Fotografías: Miguel A. Hurtado
Una miliciana, calculo que de unos 57 años, está parada en la hilera de torniquetes de acceso en la estación La Hoyada del Metro de Caracas, mientras observa cómo los usuarios se aglomeran frente a las máquinas para pasar hacia los andenes y abordar un tren. Cuando el reloj digital marca la 1:34 de la tarde, ella luce agotada y acalorada. Su nueva labor, que expresamente no está dentro de sus funciones, le exige de más: la funcionaria vigila y controla que por los torniquetes pasen solo las personas que hayan comprado un boleto para viajar.
La miliciana trata de alzar su voz como puede para decir a los usuarios que por uno de los dos torniquetes habilitados solo ingresan los adultos mayores. Lo repite con insistencia.
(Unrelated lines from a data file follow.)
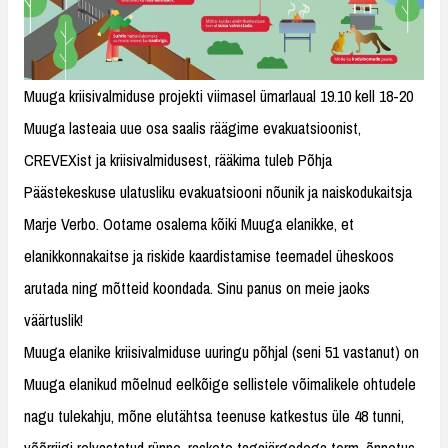
Muuga kriisivalmiduse projekti viimasel ümarlaual 19.10 kell 18-20
Muuga lasteaia uue osa saalis räägime evakuatsioonist,
CREVEXist ja kriisivalmidusest, rääkima tuleb Põhja
Päästekeskuse ulatusliku evakuatsiooni nõunik ja naiskodukaitsja
Marje Verbo. Ootame osalema kõiki Muuga elanikke, et
elanikkonnakaitse ja riskide kaardistamise teemadel üheskoos
arutada ning mõtteid koondada. Sinu panus on meie jaoks
väärtuslik!
Muuga elanike kriisivalmiduse uuringu põhjal (seni 51 vastanut) on
Muuga elanikud mõelnud eelkõige sellistele võimalikele ohtudele
nagu tulekahju, mõne elutähtsa teenuse katkestus üle 48 tunni,
võõrriigi relvastatud rünne, raskete tagajärgedega torm, õnnetus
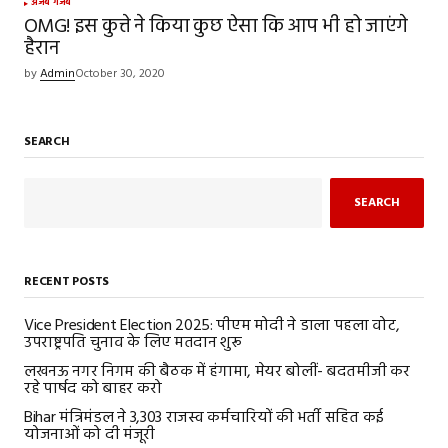
अजब गजब
OMG! इस कुत्ते ने किया कुछ ऐसा कि आप भी हो जाएंगे
हैरान
by
Admin
October 30, 2020
SEARCH
SEARCH
RECENT POSTS
Vice President Election 2025: पीएम मोदी ने डाला पहला वोट,
उपराष्ट्रपति चुनाव के लिए मतदान शुरू
लखनऊ नगर निगम की बैठक में हंगामा, मेयर बोलीं- बदतमीजी कर
रहे पार्षद को बाहर करो
Bihar मंत्रिमंडल ने 3,303 राजस्व कर्मचारियों की भर्ती सहित कई
योजनाओं को दी मंजूरी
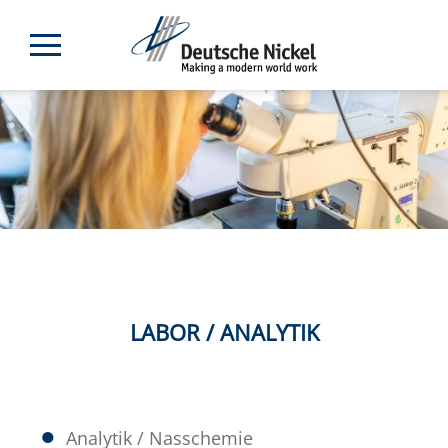
LABOR / ANALYTIK
Analytik / Nasschemie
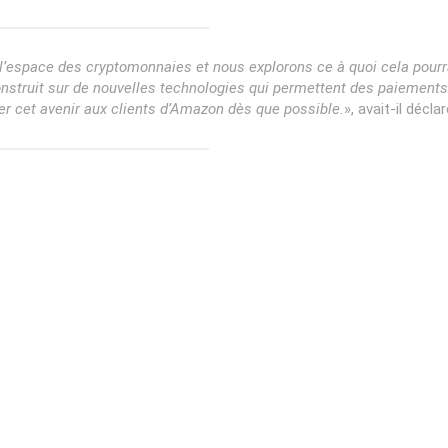
l’espace des cryptomonnaies et nous explorons ce à quoi cela pourr
onstruit sur de nouvelles technologies qui permettent des paiements
r cet avenir aux clients d’Amazon dès que possible.
», avait-il déclar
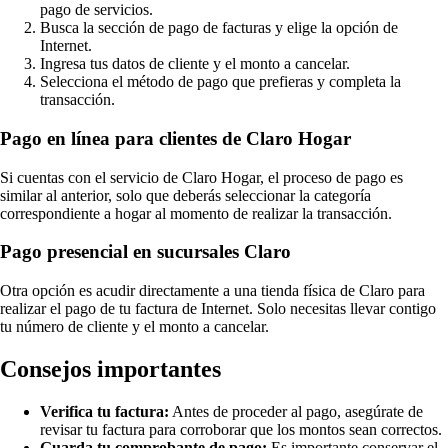
pago de servicios.
Busca la sección de pago de facturas y elige la opción de
Internet.
Ingresa tus datos de cliente y el monto a cancelar.
Selecciona el método de pago que prefieras y completa la
transacción.
Pago en línea para clientes de Claro Hogar
Si cuentas con el servicio de Claro Hogar, el proceso de pago es
similar al anterior, solo que deberás seleccionar la categoría
correspondiente a hogar al momento de realizar la transacción.
Pago presencial en sucursales Claro
Otra opción es acudir directamente a una tienda física de Claro para
realizar el pago de tu factura de Internet. Solo necesitas llevar contigo
tu número de cliente y el monto a cancelar.
Consejos importantes
Verifica tu factura:
Antes de proceder al pago, asegúrate de
revisar tu factura para corroborar que los montos sean correctos.
Guarda tu comprobante de pago:
Es importante conservar el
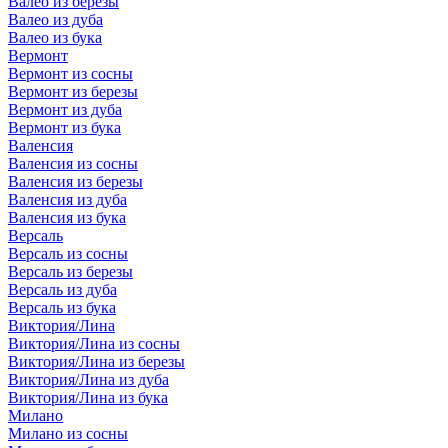
Валео из березы
Валео из дуба
Валео из бука
Вермонт
Вермонт из сосны
Вермонт из березы
Вермонт из дуба
Вермонт из бука
Валенсия
Валенсия из сосны
Валенсия из березы
Валенсия из дуба
Валенсия из бука
Версаль
Версаль из сосны
Версаль из березы
Версаль из дуба
Версаль из бука
Виктория/Лина
Виктория/Лина из сосны
Виктория/Лина из березы
Виктория/Лина из дуба
Виктория/Лина из бука
Милано
Милано из сосны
Ella está sola, sin un compañero de guardia que la ayude a mantener el control de las personas que intentan formar una fila que termina disolviéndose porque la multitud trata de colearse para pasar por el torniquete. En medio del desorden, la funcionaria se mueve de un lado a otro, voltea su mirada de izquierda a derecha y le llama la atención a un joven que entra por el torniquete que tiene acceso libre para quienes tienen más de 65 años.
—¡Por ahí entran las personas de la tercera edad, por favor!— repite.
Los dos torniquetes habilitados están libres. Cada vez que la miliciana descuida uno, por el otro pasa una persona sin inconvenientes, sin presentar el boleto. El boleto que ese viajero tenía tiempo sin comprar porque el Metro de Caracas mantuvo suspendida la venta de ticket por al menos ocho meses. Desde ese momento, montarse en el tren no representaba algún gasto para el usuario, por más mínimo que fuera. Hace un mes, se reestableció la venta, pero para adquirir un boleto hay que invertir hasta una hora de tiempo en hacer cola.
La miliciana se molesta más. Los usuarios no le prestan atención y trata de gritar a un trabajador de la caseta del operador para que la ayude. Nadie la oye. Su desesperación por mantener el orden no le permite siquiera romper los boletos amarillos y azules, cuyos pedazos deposita en una caja y, a veces, en medio del estrés, los lanza al suelo. Cinco usuarios más pasaron por el torniquete preferencial y salieron corriendo porque el tren que iba en dirección hacia Palo Verde había llegado. Los reclamos de la miliciana, que pretendían evocar el símbolo de civismo que caracterizó al Metro de Caracas, resultaron inútiles.
—¡Coño, vale! Eso es lo único que les gusta a ustedes, la manguangua, viajar de a gratis.